Hardware-in-the-Loop Testing of Vehicle Dynamics Controllers – A Technical Survey 2005-01-1660

Hardware-in-the-loop (HIL) test benches are indispensable for the development of modern vehicle dynamics controllers (VDCs). They can be regarded as a standard methodology today, because of the extremely safety-critical nature of the multi-sensor and multi-actuator systems used in vehicle dynamics control. The required high quality standards can only be ensured by systematic testing within a virtual HIL environment before going into a real car.

This paper aims to provide a condensed technical over-view of state-of-the-art HIL test systems for VDCs, which are currently widely used in passenger cars, in the form of ABS and TCS, as well as ESP, or integrated chassis control, which is just coming onto the market. First, a short introduction to the basic functionality of these types of ECUs is given, and the reasons why HIL testing is necessary and especially useful for VDCs are discussed. Since most of the dominant suppliers of VDC systems like Bosch, TRW, and Continental Teves, have the same principle system architecture, the closed loop HIL system (including I/O interfaces, signal conditioning, real-time models, user Interface, and test automation) can be generalized. However, there is still a possibility depending on the module being tested that one must include module specific resources to the setup.

A more detailed description of the currently used sensor signals for steering wheel position, lateral/longitudinal acceleration, yaw rate, wheel-speeds (active/passive/intelligent) and the hydraulic pressure sensors (internal/external) is presented.
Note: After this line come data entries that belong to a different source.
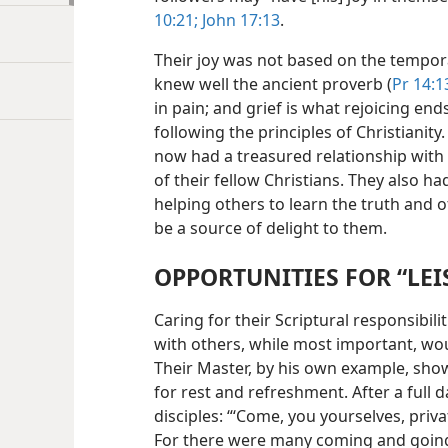
10:21;
John 17:13
.
Their joy was not based on the tempora
knew well the ancient proverb (
Pr 14:1
in pain; and grief is what rejoicing end
following the principles of Christianity
now had a treasured relationship wit
of their fellow Christians. They also 
helping others to learn the truth and o
be a source of delight to them.
OPPORTUNITIES FOR “LEI
Caring for their Scriptural responsibil
with others, while most important, wou
Their Master, by his own example, sho
for rest and refreshment. After a full d
disciples: “‘Come, you yourselves, priva
For there were many coming and goin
For the synthetic simulation of these signals within a simulator setup, it is also necessary to take into account the diagnostic functions of the ECU, for example to properly simulate the self-adjusting procedures for some of these sensors.

Controlling brake forces at each wheel is the main task of such a system and it is normally performed by hydraulic valves actuated by solenoids. Since these devices are enclosed within the housing of the ECU itself, a special device, called a valve signal detection unit (VSD), is used to measure the valve actuation.

In order to close the loop, a model of the complete vehicle is required to provide consistent and precise sensor signals as a response to the current actuator and (simulated) driver input signals. Some parts of the model will be explained in more detail to show how it is possible to overcome the partly numerically stiff behavior of the governing equations and to emphasize their importance within test scenarios and standard test maneuvers.

In the last section of the paper, an example of the interactivity of systems like ESP, EPB (electrical parking brake), and ACC (automatic cruise control) will show how demanding today's chassis controls are and how HIL technology copes with these challenges.